Selon un autre sondage réalisé par IPSOS Pérou, 62% de la population souhaite des élections anticipées avec une réforme politique et électorale.

Lorsque les masses ouvrières, paysannes et étudiantes dans les rues d’Arequipa, Ayacucho, Apurímac, La Libertad, etc. crient « fermez le Congrès », elles ne veulent pas dire « fermez le Congrès dans 16 mois pour que les mêmes personnes puissent être réélues ». 

À l’heure où les travailleurs dans la rue lancent la revendication « chassez-les tous, fermez le Congrès corrompu », le Congrès a décidé de se dissoudre… dans un an et demi!

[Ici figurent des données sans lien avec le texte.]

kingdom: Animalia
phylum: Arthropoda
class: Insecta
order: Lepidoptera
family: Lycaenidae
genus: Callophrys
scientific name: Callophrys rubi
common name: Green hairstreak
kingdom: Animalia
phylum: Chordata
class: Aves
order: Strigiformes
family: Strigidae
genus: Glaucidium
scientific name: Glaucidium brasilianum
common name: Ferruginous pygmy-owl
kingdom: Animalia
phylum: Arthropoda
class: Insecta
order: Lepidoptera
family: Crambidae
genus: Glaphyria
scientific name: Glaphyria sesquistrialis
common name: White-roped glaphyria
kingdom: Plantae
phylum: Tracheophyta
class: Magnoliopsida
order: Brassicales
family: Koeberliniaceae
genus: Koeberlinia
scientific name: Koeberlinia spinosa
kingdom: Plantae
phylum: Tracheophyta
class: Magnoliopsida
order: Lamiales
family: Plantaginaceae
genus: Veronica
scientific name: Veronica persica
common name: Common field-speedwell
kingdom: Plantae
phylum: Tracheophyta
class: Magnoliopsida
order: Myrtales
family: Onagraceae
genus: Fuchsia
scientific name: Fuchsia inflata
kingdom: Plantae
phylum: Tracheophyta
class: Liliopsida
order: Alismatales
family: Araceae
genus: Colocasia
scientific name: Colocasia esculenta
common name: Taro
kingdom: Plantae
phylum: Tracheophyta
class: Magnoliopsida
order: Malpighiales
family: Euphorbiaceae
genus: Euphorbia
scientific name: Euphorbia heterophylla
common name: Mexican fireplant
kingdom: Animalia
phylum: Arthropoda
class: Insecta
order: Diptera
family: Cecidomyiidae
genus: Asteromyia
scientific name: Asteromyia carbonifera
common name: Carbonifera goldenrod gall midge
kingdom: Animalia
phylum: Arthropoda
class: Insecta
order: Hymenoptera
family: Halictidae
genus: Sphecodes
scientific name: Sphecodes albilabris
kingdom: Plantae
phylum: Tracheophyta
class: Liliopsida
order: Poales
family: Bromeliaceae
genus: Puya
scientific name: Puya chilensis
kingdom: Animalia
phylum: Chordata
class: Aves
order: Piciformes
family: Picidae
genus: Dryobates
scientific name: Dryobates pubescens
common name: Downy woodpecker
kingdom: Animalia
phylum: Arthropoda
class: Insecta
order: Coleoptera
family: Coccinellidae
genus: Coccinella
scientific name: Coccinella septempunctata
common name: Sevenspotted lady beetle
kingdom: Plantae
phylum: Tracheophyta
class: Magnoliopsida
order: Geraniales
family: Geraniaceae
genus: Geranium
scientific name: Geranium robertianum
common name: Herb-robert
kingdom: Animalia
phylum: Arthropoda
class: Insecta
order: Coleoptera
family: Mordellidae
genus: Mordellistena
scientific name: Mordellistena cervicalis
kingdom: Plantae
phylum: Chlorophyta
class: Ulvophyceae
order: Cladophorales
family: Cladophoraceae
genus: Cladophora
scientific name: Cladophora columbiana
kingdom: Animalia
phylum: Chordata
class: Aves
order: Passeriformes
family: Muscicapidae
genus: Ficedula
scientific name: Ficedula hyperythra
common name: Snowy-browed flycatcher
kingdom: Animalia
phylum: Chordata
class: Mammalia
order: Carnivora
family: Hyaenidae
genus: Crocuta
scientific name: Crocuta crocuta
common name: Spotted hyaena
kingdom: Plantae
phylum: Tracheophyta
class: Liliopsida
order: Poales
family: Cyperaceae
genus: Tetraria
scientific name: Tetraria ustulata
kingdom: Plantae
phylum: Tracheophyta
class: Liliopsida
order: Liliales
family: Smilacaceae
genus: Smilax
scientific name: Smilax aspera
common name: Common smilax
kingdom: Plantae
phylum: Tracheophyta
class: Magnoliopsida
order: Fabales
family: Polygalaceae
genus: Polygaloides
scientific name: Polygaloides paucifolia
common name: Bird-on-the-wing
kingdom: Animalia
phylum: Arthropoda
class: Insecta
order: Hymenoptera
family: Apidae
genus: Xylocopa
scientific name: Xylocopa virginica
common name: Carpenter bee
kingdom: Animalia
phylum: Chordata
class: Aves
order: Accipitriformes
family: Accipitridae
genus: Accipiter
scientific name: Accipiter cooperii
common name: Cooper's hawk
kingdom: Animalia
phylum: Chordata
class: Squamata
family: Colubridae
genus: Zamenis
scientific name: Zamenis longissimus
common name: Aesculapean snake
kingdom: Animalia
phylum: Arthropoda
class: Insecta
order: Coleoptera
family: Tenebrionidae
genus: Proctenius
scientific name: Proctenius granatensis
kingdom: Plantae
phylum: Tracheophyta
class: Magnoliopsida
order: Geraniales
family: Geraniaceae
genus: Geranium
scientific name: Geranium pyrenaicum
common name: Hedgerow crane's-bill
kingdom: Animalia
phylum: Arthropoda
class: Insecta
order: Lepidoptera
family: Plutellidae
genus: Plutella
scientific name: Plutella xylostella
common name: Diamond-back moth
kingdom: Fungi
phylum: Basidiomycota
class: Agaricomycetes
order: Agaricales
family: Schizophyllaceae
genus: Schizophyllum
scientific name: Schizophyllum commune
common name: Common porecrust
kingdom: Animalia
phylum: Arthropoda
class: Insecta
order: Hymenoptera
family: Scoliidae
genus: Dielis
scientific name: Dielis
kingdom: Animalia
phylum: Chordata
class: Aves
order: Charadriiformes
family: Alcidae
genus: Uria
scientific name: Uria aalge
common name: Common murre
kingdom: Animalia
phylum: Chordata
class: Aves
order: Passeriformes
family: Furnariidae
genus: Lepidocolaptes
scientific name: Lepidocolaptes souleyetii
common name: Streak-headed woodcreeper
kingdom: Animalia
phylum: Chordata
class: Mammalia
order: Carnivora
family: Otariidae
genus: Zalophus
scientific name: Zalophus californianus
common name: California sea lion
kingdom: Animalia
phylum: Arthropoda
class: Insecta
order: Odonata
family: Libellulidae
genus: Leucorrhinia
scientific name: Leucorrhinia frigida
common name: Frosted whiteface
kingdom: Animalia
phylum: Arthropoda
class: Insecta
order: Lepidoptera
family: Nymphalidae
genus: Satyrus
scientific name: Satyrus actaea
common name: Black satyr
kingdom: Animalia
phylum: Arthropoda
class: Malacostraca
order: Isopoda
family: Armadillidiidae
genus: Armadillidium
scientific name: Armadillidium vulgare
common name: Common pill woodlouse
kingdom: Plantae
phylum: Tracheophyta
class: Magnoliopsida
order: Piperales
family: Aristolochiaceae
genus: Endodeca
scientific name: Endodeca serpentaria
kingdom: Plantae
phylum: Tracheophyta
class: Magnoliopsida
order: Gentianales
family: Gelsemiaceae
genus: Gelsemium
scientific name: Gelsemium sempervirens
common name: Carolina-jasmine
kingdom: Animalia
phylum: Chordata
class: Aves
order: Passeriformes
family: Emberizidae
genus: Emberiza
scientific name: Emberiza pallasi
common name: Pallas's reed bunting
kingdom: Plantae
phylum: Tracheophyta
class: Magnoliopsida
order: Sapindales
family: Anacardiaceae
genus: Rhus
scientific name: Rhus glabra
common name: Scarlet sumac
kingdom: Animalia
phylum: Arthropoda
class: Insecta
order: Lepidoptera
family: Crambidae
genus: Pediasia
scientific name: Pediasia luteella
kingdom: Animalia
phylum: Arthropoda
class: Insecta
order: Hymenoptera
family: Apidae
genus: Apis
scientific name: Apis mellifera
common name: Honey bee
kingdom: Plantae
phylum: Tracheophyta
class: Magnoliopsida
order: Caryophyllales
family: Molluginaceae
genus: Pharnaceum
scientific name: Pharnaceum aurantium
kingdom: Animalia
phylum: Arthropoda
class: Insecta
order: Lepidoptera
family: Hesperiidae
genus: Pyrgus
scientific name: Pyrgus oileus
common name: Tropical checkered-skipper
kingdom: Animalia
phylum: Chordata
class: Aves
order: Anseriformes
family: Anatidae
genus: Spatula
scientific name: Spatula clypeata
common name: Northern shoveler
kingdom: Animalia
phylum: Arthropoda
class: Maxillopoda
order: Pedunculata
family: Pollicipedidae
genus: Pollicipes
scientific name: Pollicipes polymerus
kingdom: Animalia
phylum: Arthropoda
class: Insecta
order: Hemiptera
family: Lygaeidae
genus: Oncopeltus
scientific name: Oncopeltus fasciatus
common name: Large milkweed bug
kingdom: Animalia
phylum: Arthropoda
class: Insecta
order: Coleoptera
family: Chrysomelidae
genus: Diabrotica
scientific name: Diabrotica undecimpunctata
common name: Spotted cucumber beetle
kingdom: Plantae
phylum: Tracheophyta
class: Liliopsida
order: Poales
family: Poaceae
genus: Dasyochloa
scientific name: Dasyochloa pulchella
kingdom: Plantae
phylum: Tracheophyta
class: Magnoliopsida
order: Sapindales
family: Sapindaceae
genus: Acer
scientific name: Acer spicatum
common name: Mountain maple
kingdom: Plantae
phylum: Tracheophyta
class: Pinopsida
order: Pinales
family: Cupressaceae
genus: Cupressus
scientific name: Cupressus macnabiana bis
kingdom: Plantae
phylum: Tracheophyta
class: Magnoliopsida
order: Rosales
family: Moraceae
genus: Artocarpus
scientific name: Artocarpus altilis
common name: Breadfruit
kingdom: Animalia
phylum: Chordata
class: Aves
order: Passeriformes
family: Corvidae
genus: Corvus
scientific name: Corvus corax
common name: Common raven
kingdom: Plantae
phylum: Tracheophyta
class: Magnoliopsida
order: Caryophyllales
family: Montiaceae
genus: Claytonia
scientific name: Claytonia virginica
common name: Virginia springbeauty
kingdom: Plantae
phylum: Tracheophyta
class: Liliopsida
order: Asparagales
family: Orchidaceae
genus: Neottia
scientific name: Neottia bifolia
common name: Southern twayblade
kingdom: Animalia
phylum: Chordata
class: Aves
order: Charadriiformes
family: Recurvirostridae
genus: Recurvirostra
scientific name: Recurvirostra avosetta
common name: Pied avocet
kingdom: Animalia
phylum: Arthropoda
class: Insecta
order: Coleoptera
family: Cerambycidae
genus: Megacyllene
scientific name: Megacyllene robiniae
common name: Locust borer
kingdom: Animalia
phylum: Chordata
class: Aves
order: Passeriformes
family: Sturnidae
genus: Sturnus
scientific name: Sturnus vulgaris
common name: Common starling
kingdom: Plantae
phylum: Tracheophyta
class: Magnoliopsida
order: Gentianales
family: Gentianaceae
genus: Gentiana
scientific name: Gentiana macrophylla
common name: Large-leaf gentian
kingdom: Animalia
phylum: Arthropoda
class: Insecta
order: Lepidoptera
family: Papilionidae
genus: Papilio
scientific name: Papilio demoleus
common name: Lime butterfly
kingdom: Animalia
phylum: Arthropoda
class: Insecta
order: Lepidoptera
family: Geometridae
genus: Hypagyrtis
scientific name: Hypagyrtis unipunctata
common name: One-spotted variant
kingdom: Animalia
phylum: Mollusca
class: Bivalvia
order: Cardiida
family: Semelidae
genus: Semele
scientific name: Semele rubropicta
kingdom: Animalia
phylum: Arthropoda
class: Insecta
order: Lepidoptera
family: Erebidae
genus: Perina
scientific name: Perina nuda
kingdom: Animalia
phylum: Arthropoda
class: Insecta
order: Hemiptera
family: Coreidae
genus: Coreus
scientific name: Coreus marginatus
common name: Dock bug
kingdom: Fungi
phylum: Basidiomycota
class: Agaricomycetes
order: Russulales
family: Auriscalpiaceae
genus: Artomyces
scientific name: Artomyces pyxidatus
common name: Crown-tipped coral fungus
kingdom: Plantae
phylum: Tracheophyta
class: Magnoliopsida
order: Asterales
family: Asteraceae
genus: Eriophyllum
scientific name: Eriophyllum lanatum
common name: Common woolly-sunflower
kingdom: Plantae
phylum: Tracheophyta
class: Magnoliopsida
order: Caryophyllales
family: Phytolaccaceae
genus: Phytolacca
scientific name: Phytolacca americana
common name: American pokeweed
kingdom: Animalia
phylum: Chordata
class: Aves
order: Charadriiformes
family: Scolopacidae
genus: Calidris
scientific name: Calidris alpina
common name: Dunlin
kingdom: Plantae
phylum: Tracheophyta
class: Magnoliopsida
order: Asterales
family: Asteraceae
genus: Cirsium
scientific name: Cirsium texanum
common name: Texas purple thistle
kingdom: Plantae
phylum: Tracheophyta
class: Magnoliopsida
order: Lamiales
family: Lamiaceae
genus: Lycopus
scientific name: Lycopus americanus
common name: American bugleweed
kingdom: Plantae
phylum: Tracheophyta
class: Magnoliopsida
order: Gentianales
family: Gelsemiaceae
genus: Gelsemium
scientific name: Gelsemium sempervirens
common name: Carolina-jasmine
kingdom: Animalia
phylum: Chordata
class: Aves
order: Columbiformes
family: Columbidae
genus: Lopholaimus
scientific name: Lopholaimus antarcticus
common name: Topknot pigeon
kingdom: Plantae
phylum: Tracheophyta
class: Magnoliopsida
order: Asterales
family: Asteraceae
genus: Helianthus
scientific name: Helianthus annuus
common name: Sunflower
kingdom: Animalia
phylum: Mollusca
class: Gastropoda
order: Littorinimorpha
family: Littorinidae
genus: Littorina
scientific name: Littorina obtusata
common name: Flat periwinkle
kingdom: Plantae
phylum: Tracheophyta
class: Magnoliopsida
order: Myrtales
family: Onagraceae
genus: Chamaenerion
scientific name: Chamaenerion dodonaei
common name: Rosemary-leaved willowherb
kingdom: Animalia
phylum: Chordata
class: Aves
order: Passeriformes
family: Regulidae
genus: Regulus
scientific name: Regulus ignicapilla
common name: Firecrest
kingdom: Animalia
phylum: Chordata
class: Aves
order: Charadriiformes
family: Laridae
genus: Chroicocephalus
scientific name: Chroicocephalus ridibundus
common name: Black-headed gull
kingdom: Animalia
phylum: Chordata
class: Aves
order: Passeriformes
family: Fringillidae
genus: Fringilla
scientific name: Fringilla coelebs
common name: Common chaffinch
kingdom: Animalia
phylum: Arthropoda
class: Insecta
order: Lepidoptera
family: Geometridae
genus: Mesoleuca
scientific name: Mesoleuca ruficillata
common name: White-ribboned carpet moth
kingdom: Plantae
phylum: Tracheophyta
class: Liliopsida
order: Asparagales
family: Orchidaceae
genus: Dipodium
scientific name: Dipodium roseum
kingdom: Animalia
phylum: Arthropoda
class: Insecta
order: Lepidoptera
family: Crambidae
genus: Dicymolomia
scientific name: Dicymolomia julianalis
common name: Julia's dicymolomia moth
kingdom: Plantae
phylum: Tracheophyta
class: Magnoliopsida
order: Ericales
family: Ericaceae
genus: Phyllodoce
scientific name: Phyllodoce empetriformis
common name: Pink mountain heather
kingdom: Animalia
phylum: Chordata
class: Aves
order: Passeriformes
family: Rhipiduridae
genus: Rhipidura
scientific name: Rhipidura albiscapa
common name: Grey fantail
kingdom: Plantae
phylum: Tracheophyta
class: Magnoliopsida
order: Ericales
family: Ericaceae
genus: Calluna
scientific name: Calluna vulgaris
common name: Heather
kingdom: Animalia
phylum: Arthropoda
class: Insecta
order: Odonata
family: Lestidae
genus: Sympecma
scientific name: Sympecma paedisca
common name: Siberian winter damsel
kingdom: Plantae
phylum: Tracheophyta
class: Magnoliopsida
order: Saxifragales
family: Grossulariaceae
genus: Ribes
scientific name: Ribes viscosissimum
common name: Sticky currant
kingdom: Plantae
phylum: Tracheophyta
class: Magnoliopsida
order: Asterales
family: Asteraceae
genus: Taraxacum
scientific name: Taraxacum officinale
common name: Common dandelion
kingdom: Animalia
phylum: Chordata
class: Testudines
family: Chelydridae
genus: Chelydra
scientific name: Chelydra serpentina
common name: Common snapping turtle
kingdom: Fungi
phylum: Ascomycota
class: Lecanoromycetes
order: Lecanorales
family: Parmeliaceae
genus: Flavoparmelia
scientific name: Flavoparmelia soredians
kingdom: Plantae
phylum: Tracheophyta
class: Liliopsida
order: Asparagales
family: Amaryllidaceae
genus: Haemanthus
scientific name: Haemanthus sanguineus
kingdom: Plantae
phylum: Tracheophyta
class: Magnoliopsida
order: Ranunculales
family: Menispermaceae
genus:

La décision de ce repaire de voleurs qu’est le Congrès n’aura pas l’effet escompté, à savoir apaiser les travailleurs dans la rue. Son effet sera encore plus réduit maintenant que la lutte a fait près de 30 morts, tués par l’armée et la police.

Il est évident que ces derniers jours, l’intensité du mouvement a diminué en raison de la répression brutale, mais aussi de l’absence d’une direction claire du mouvement. Cependant, ce n’est pas fini.

Dans certaines régions, les barrages routiers se poursuivent, les travailleurs du gaz de Camisea menacent de prendre « les mesures les plus radicales », des milliers de personnes des zones rurales défilent à Cusco, et ni le Congrès ni l’usurpatrice Dina Boluarte n’ont retrouvé un iota de légitimité, bien au contraire.

Il est plus urgent que jamais de donner au mouvement une structure organique, en unissant tous les secteurs et organisations en lutte : ceux qui existaient déjà et ceux qui sont apparus ces derniers jours, les syndicats, les organisations paysannes et agraires, les fédérations d’étudiants, les patrouilles paysannes sur les ronds-points, les commandements unitaires de lutte et les fronts de défense régionaux dans une grande Assemblée nationale révolutionnaire des travailleurs et des paysans, pour donner une direction à la lutte et poser la tâche de prendre les rênes du pays.

Qu’ils dégagent tous! Que les travailleurs gouvernent!